In [None]:
import numpy as np
import pandas as pd
import blindat as bd

Create a `pandas.DataFrame()` with four columns of random data:


In [None]:
# data params
COLUMNS = ["A", "B", "C", "D"]
NUM_ROWS = int(1e7)
DATA_SEED = 19421127

# generate data
np.random.seed(DATA_SEED)
data = np.random.rand(NUM_ROWS, len(COLUMNS))
df = pd.DataFrame(data, columns=COLUMNS)

df.head()

### `generate_rules()`

Rules are defined by a specification that describes which columns to blind using a linear transform: `blinded_data = scale * data + offset`.  

The `offset` and `scale` parameters can be fixed or randomly sampled from a given range.  Randomness ensures the transform is not known to the user.

The simplest way to specify rules is with a column name (or a list of names) and global ranges for `offset` and/or `scale`.

In [None]:
# list of columns with global offset and scale ranges
rules = bd.generate_rules("A", offset=(10.0, 20.0), random_seed=42)

### `inspect()`

You shouldn't be looking at the rule parameters.  But maybe you have a legit reason, in which case, use `inspect()`.

In [None]:
bd.inspect(rules)

It's not necessary to save the rules because they can be recreated by fixing the `random_seed`.  But if you really want to store them, consider using `dill` (regular pickling doesn't work with lambda functions).  Or you could save the output of `inspect()`.


###  `blind()`

In [None]:
# blind data
df1 = bd.blind(df, rules)

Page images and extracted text
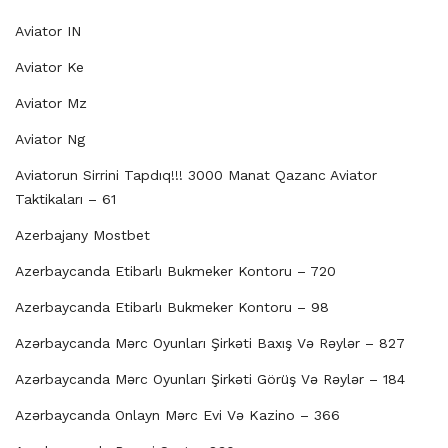
Aviator IN
Aviator Ke
Aviator Mz
Aviator Ng
Aviatorun Sirrini Tapdıq!!! 3000 Manat Qazanc Aviator
Taktikaları – 61
Azerbajany Mostbet
Azerbaycanda Etibarlı Bukmeker Kontoru – 720
Azerbaycanda Etibarlı Bukmeker Kontoru – 98
Azərbaycanda Mərc Oyunları Şirkəti Baxış Və Rəylər – 827
Azərbaycanda Mərc Oyunları Şirkəti Görüş Və Rəylər – 184
Azərbaycanda Onlayn Mərc Evi Və Kazino – 366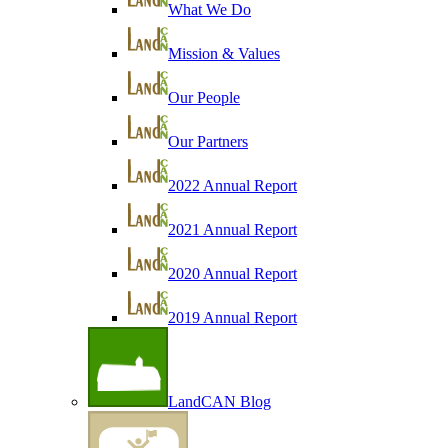
What We Do
Mission & Values
Our People
Our Partners
2022 Annual Report
2021 Annual Report
2020 Annual Report
2019 Annual Report
LandCAN Blog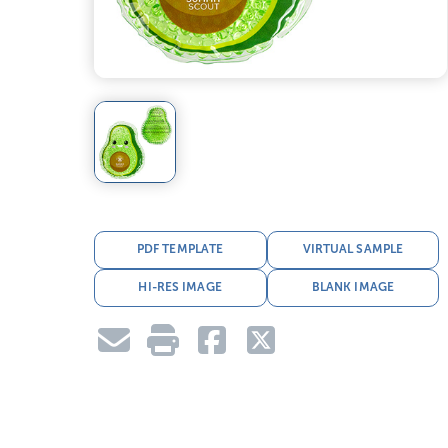
PDF TEMPLATE
VIRTUAL SAMPLE
HI-RES IMAGE
BLANK IMAGE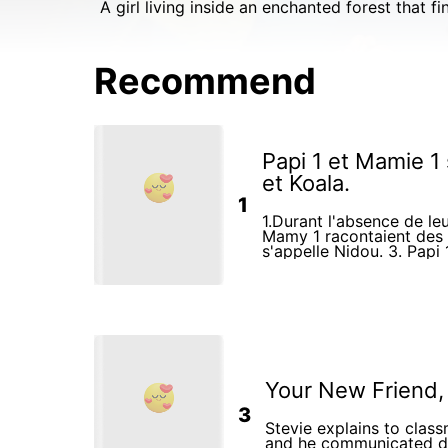
A girl living inside an enchanted forest that f
Recommend
Papi 1 et Mamie 1
et Koala.
1
1.Durant l'absence de leu
Mamy 1 racontaient des 
s'appelle Nidou. 3. Papi 1 et Mamy 1 jouaient avec la
fille Koala. 4.Ensemble, ils faisaient aussi leurs
devoirs scolaires.
Your New Friend,
3
Stevie explains to clas
and he communicated di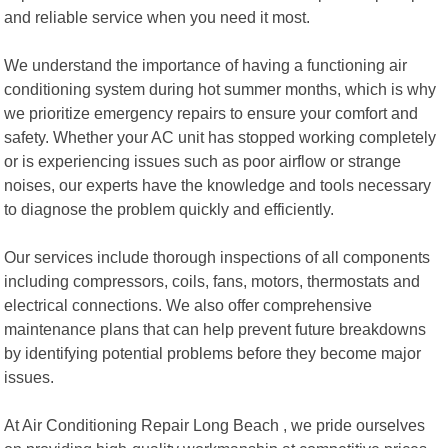
and reliable service when you need it most.
We understand the importance of having a functioning air
conditioning system during hot summer months, which is why
we prioritize emergency repairs to ensure your comfort and
safety. Whether your AC unit has stopped working completely
or is experiencing issues such as poor airflow or strange
noises, our experts have the knowledge and tools necessary
to diagnose the problem quickly and efficiently.
Our services include thorough inspections of all components
including compressors, coils, fans, motors, thermostats and
electrical connections. We also offer comprehensive
maintenance plans that can help prevent future breakdowns
by identifying potential problems before they become major
issues.
At Air Conditioning Repair Long Beach , we pride ourselves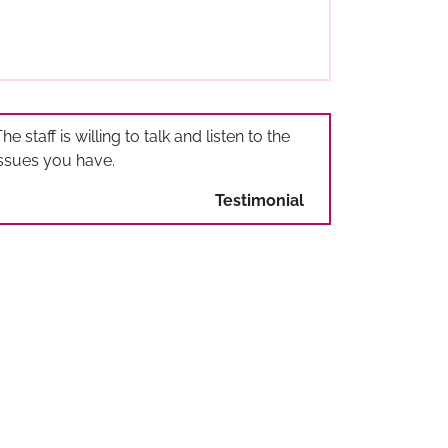
he staff is willing to talk and listen to the
issues you have.
Testimonial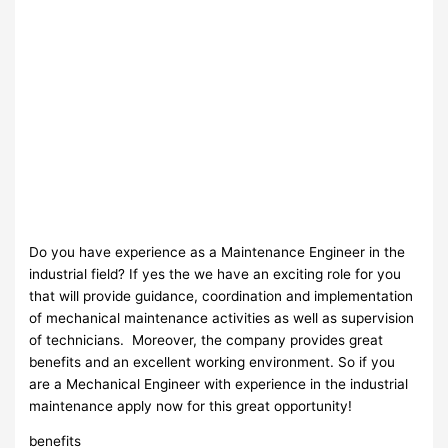
Do you have experience as a Maintenance Engineer in the
industrial field? If yes the we have an exciting role for you
that will provide guidance, coordination and implementation
of mechanical maintenance activities as well as supervision
of technicians. Moreover, the company provides great
benefits and an excellent working environment. So if you
are a Mechanical Engineer with experience in the industrial
maintenance apply now for this great opportunity!
benefits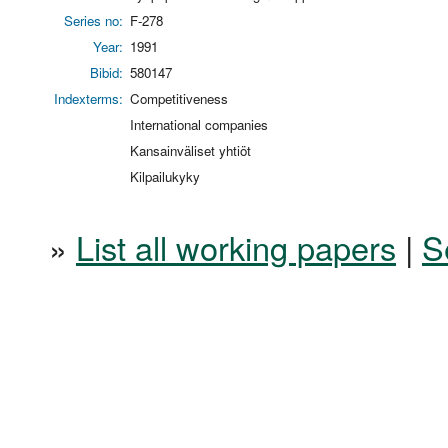
Series no:
F-278
Year:
1991
Bibid:
580147
Indexterms:
Competitiveness
International companies
Kansainväliset yhtiöt
Kilpailukyky
»
List all working papers
|
S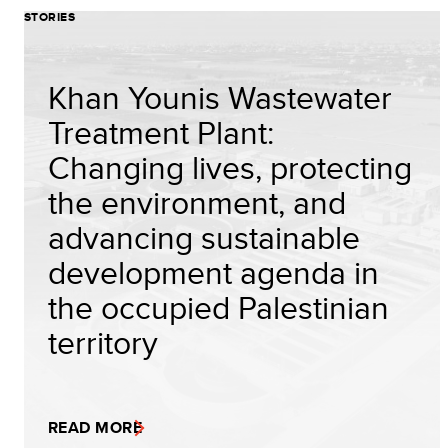
STORIES
Khan Younis Wastewater
Treatment Plant:
Changing lives, protecting
the environment, and
advancing sustainable
development agenda in
the occupied Palestinian
territory
READ MORE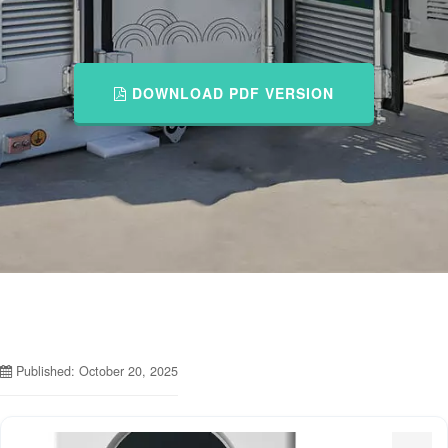
DOWNLOAD PDF VERSION
Published: October 20, 2025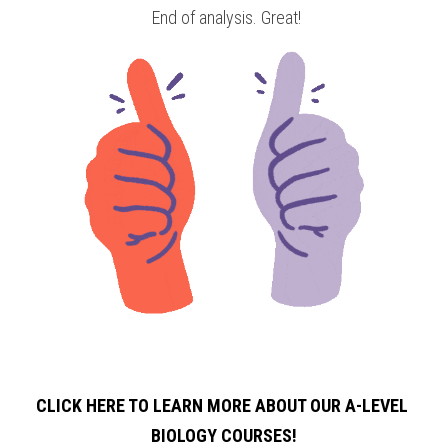
 End of analysis. Great!
CLICK HERE TO LEARN MORE ABOUT OUR A-LEVEL 
BIOLOGY
COURSES!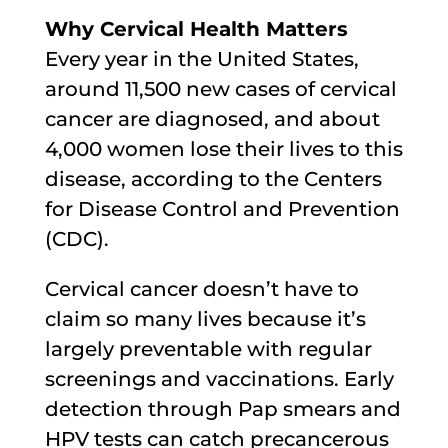
Why Cervical Health Matters
Every year in the United States,
around 11,500 new cases of cervical
cancer are diagnosed, and about
4,000 women lose their lives to this
disease, according to the Centers
for Disease Control and Prevention
(CDC).
Cervical cancer doesn’t have to
claim so many lives because it’s
largely preventable with regular
screenings and vaccinations. Early
detection through Pap smears and
HPV tests can catch precancerous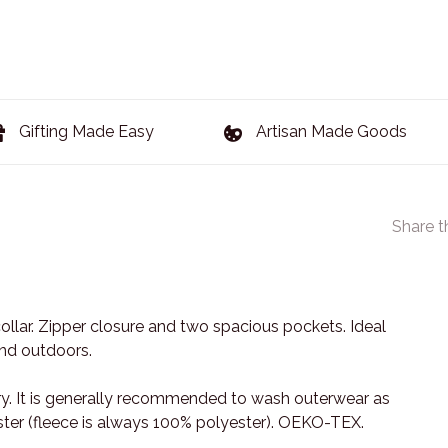
Gifting Made Easy
Artisan Made Goods
Share t
ollar. Zipper closure and two spacious pockets. Ideal
and outdoors.
y. It is generally recommended to wash outerwear as
yester (fleece is always 100% polyester). OEKO-TEX.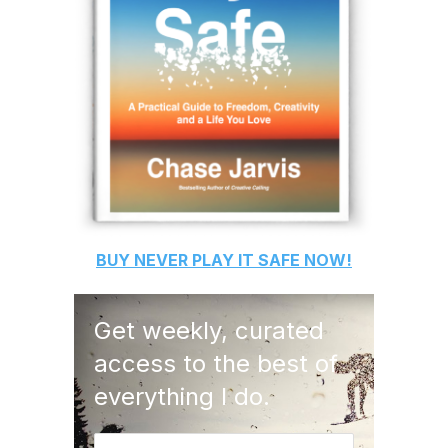
BUY
NEVER PLAY IT SAFE
NOW!
Get weekly, curated
access to the best of
everything I do.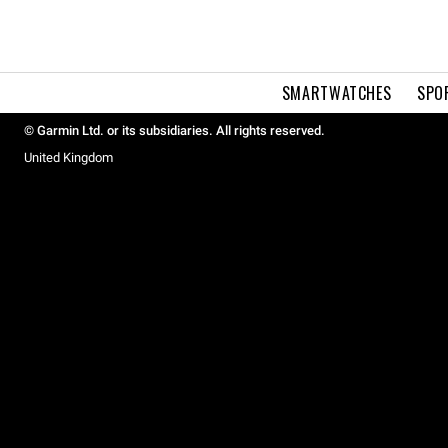
SMARTWATCHES
SPO
© Garmin Ltd. or its subsidiaries. All rights reserved.
United Kingdom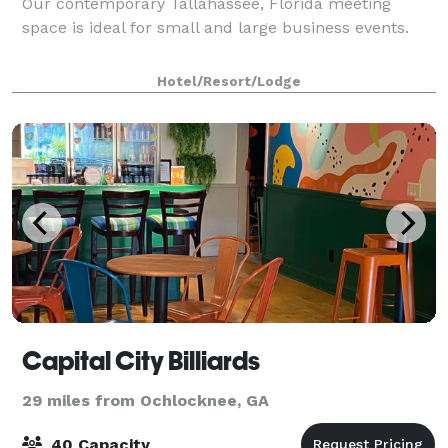
Our contemporary Tallahassee, Florida meeting
space is ideal for small and large business events.
Hotel/Resort/Lodge
Capital City Billiards
29 miles from Ochlocknee, GA
40 Capacity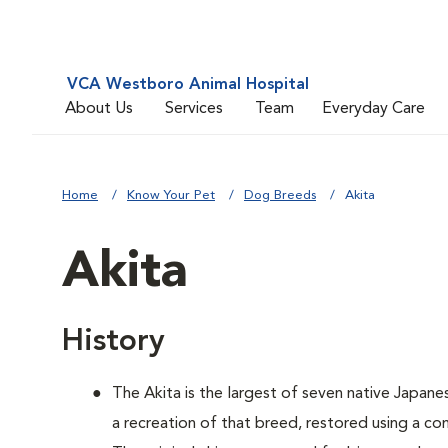
VCA Westboro Animal Hospital
About Us
Services
Team
Everyday Care
Home
Know Your Pet
Dog Breeds
Akita
Akita
History
The Akita is the largest of seven native Japane
a recreation of that breed, restored using a c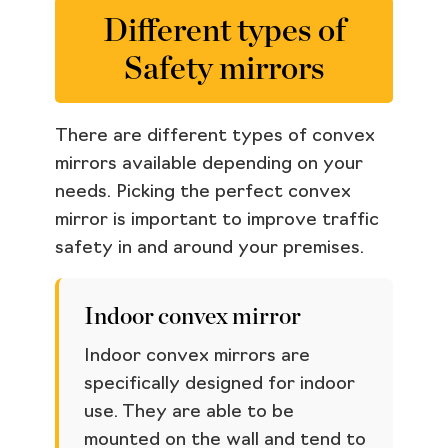
Different types of
Safety mirrors
There are different types of convex
mirrors available depending on your
needs. Picking the perfect convex
mirror is important to improve traffic
safety in and around your premises.
Indoor convex mirror
Indoor convex mirrors are
specifically designed for indoor
use. They are able to be
mounted on the wall and tend to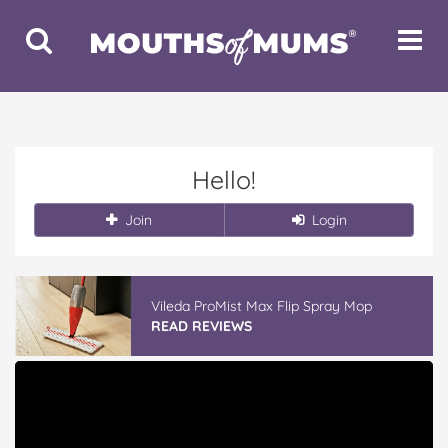
Toggle
Toggle
Search
Navigat
Hello!
Join
Login
Vileda ProMist Max Flip Spray Mop
READ REVIEWS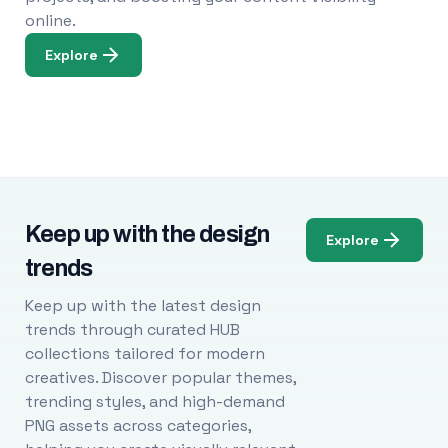
online.
Explore
Keep up with the design
Explore
trends
Keep up with the latest design
trends through curated HUB
collections tailored for modern
creatives. Discover popular themes,
trending styles, and high-demand
PNG assets across categories,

# Request 1:
In the data-blinding notebook, translate the sentence "Randomness ensures the transform is not known to the user." into French.
# Request 2:
Write the next portion of the data-blinding notebook, beginning immediately after its final code line.

# Result 1:
Le caractère aléatoire garantit que la transformation n'est pas connue de l'utilisateur.

# Result 2:
df1.head()

### `@obfuscate`

If an experiment generates many different data files, it might be convenient to develop a custom class with methods for accessing each component. The decorator `@obfuscate` adds blinding to functions or methods that return a pandas DataFrame as the first or only result.  The method must accept the keyword argument `transform` (or `**kwargs`).

In [None]:
from blindat import obfuscate


class MeasurementData:
    def __init__(self, path=None):
        self.path = path  # path to data directory
        self._sim()

    def _sim(self):
        np.random.seed(DATA_SEED)
        self._columns = COLUMNS
        self._data = np.random.rand(NUM_ROWS, len(self._columns))

    @obfuscate
    def load_dataframe(self, transform=None):
        df = pd.DataFrame(self._data, columns=self._columns)
        return df


# initialize
measurement = MeasurementData()

In [None]:
# load dataframe
measurement.load_dataframe(transform=rules).head()

In [None]:
# original data
measurement.load_dataframe().head()

This example requires the user to explicitly opt-in to blinding their data (zen of python #2).  

For consistency and to save the user a little effort you could include a `default_rules()` function in your data-access module.  This might be appropriate if columns with certain names always have similar values and should always be blinded.

In [None]:
# in your data access module
DEFAULT_SPECIFICATION = {
    "A": {"offset": (10.0, 20.0), "scale": (0.9, 1.1)},
}


def default_rules(random_seed=None):
    return bd.generate_rules(DEFAULT_SPECIFICATION, random_seed=random_seed)


# in your analysis notebook
measurement.load_dataframe(transform=default_rules(42)).head()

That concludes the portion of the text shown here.